> _Source extract_:
[Start of section]
We computed the pseudo inverse of a matrix with the pinv() function of the numpy.linalg module. The check by matrix multiplication resulted in a matrix that is approximately an identity matrix (see pseudoinversion.py):

from __future__ import print_function
import numpy as np
 
A = np.mat("4 11 14;8 7 -2")
print("An", A)
 
pseudoinv = np.linalg.pinv(A)
print("Pseudo inversen", pseudoinv)
 
print("Check", A * pseudoinv)

Determinants

The determinant is a value associated with a square matrix. It is used throughout mathematics; for more details, please refer to http://en.wikipedia.org/wiki/Determinant. For a n x n real value matrix, the determinant corresponds to the scaling a n-dimensional volume undergoes when transformed by the matrix. The positive sign of the determinant means the volume preserves its orientation (clockwise or anticlockwise), while a negative sign means reversed orientation. The numpy.linalg module has a det() function that returns the determinant of a matrix.

Time for action – calculating the determinant of a matrix

To calculate the determinant of a matrix, follow these steps:

  1. Create the matrix:
    A = np.mat("3 4;5 6")
    print("An", A)

    The matrix we created appears as follows:

    A
    [[ 3. 4.]
    [ 5. 6.]]
  2. Compute the determinant with the det() function:
    print("Determinant", np.linalg.det(A))

    The determinant appears as follows:

    Determinant -2.0

What just happened?

We calculated the determinant of a matrix with the det() function from the numpy.linalg module (see determinant.py):

from __future__ import print_function
import numpy as np
 
A = np.mat("3 4;5 6")
print("An", A)
 
print("Determinant", np.linalg.det(A))

Fast Fourier transform

The Fast Fourier transform (FFT) is an efficient algorithm to calculate the discrete Fourier transform (DFT).

The Fourier series represents a signal as a sum of sine and cosine terms.
[End of section]
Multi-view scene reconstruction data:
[Start of section]
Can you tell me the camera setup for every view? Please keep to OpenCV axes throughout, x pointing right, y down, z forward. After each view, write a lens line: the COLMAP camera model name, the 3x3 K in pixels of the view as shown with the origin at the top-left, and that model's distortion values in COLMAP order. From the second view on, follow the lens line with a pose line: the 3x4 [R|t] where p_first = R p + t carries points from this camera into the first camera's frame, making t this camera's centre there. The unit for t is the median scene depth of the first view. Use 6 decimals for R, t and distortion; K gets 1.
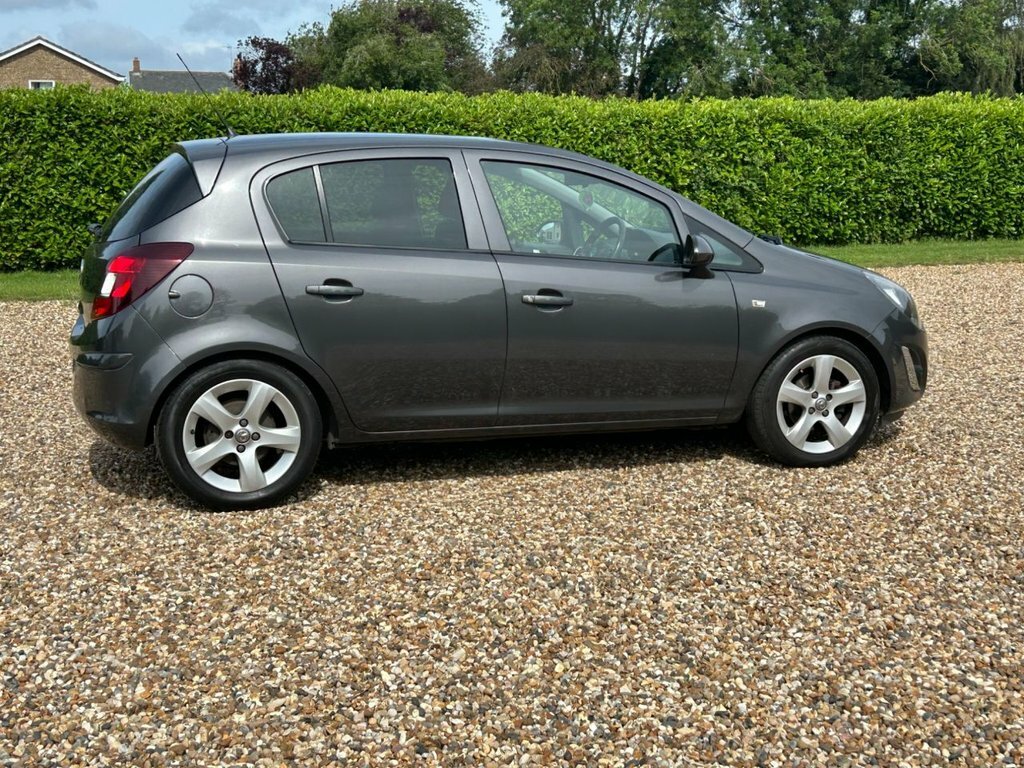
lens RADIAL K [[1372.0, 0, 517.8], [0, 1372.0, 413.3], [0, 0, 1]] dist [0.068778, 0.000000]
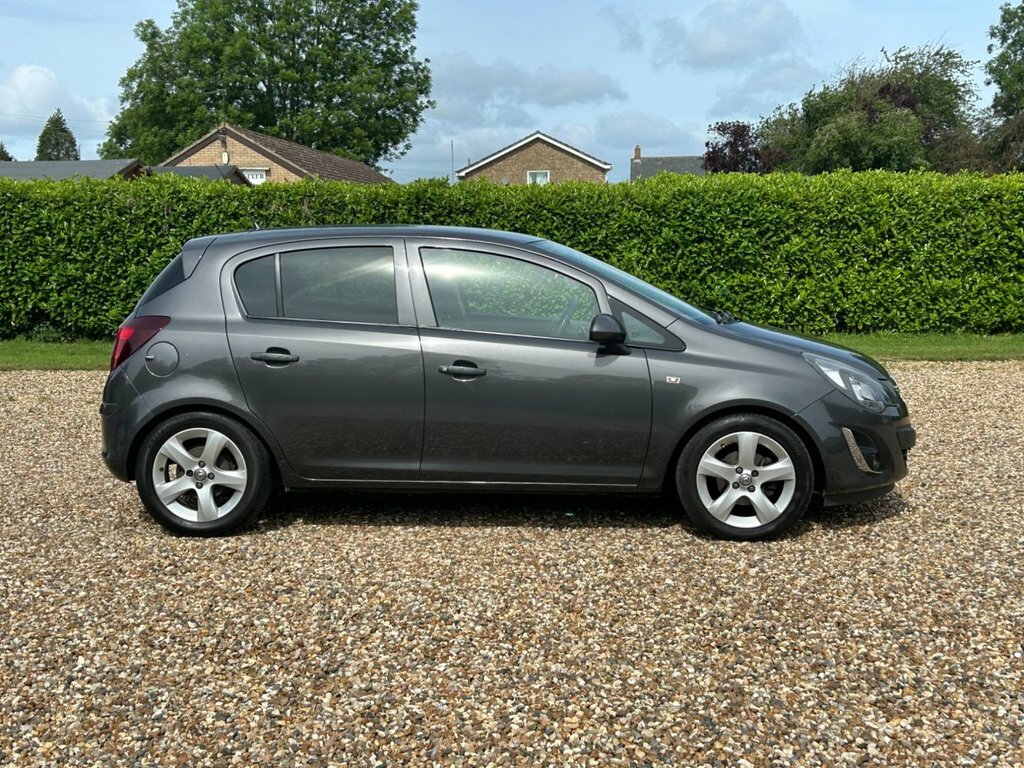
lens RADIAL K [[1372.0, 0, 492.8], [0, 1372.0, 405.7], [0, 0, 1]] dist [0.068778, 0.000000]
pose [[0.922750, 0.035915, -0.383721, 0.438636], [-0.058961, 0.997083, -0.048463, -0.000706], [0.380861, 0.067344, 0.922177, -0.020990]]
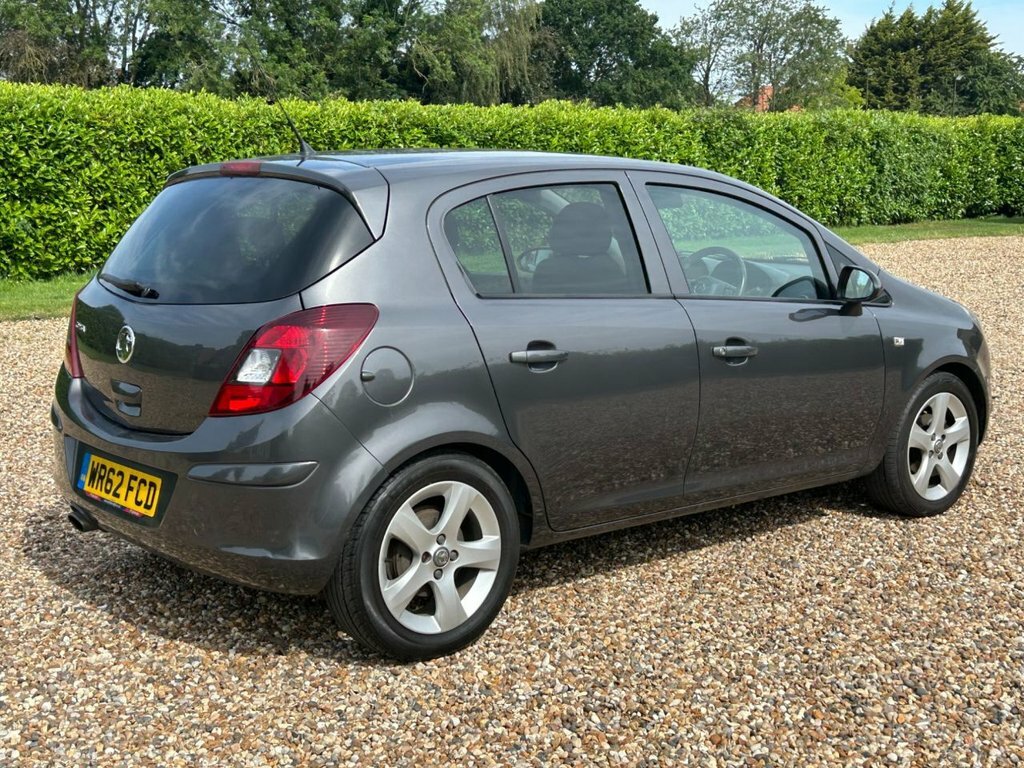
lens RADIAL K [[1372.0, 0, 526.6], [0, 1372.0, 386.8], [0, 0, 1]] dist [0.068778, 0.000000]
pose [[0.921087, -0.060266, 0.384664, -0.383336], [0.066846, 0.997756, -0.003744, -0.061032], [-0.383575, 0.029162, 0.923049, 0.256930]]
[End of section]
[Start of section]
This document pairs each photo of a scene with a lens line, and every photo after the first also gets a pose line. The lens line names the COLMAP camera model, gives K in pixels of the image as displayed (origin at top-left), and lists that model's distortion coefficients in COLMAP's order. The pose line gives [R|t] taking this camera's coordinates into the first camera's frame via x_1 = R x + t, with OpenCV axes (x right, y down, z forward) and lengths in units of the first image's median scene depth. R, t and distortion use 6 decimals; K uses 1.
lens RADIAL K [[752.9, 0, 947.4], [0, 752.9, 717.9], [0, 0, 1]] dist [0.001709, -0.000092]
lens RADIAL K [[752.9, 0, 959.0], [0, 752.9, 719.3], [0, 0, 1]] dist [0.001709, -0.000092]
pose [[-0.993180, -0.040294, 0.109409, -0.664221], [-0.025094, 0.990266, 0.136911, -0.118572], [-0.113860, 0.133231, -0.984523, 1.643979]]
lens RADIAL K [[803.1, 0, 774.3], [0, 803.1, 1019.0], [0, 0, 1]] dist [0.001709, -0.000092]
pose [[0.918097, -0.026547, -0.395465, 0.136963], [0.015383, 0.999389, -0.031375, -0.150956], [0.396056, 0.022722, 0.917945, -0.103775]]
[End of section]
> _Exercise_: Resume the NumPy tutorial from the point where its last sentence ends.

> _Answer space_:
FFT improves on more naïve algorithms and is of order O(N log N). DFT has applications in signal processing, image processing, solving partial differential equations, and more. NumPy has a module called fft that offers FFT functionality. Many functions in this module are paired; for those functions, another function does the inverse operation. For instance, the fft() and ifft() function form such a pair.

Time for action – calculating the Fourier transform

First, we will create a signal to transform. Calculate the Fourier transform with the following steps:

  1. Create a cosine wave with 30 points as follows:
    x = np.linspace(0, 2 * np.pi, 30)
    wave = np.cos(x)
  2. Transform the cosine wave with the fft() function:
    transformed = np.fft.fft(wave)
  3. Apply the inverse transform with the ifft() function. It should approximately return the original signal. Check with the following line:
    print(np.all(np.abs(np.fft.ifft(transformed) - wave)   < 10 ** -9))

    The result appears as follows:

    True
  4. Plot the transformed signal with matplotlib:
    plt.plot(transformed)
    plt.title('Transformed cosine')
    plt.xlabel('Frequency')
    plt.ylabel('Amplitude')
    plt.grid()
    plt.show()

    The following resulting diagram shows the FFT result:

    NumPy: Beginner's Guide - Third Edition

What just happened?

We applied the fft() function to a cosine wave. After applying the ifft() function, we got our signal back (see fourier.py):

from __future__ import print_function
import numpy as np
import matplotlib.pyplot as plt
 
 
x = np.linspace(0, 2 * np.pi, 30)
wave = np.cos(x)
transformed = np.fft.fft(wave)
print(np.all(np.abs(np.fft.ifft(transformed) - wave) < 10 ** -9))
 
plt.plot(transformed)
plt.title('Transformed cosine')
plt.xlabel('Frequency')
plt.ylabel('Amplitude')
plt.grid()
plt.show()

Shifting

The fftshift() function of the numpy.linalg module shifts zero-frequency components to the center of a spectrum. The zero-frequency component corresponds to the mean of the signal. The ifftshift() function reverses this operation.

Time for action – shifting frequencies

We will create a signal, transform it, and then shift the signal. Shift the frequencies with the following steps:

  1. Create a cosine wave with 30 points:
    x = np.linspace(0, 2 * np.pi, 30)
    wave = np.cos(x)
  2. Transform the cosine wave with the fft() function:
    transformed = np.fft.fft(wave)
  3. Shift the signal with the fftshift() function:
    shifted = np.fft.fftshift(transformed)
  4. Reverse the shift with the ifftshift() function. This should undo the shift. Check with the following code snippet:
    print(np.all((np.fft.ifftshift(shifted) - transformed)   < 10 ** -9))

    The result appears as follows:

    True
  5. Plot the signal and transform it with matplotlib:
    plt.plot(transformed, lw=2, label="Transformed")
    plt.plot(shifted, '--', lw=3, label="Shifted")
    plt.title('Shifted and transformed cosine wave')
    plt.xlabel('Frequency')
    plt.ylabel('Amplitude')
    plt.grid()
    plt.legend(loc='best')
    plt.show()

    The following diagram shows the effect of the shift and the FFT:

    NumPy: Beginner's Guide - Third Edition

What just happened?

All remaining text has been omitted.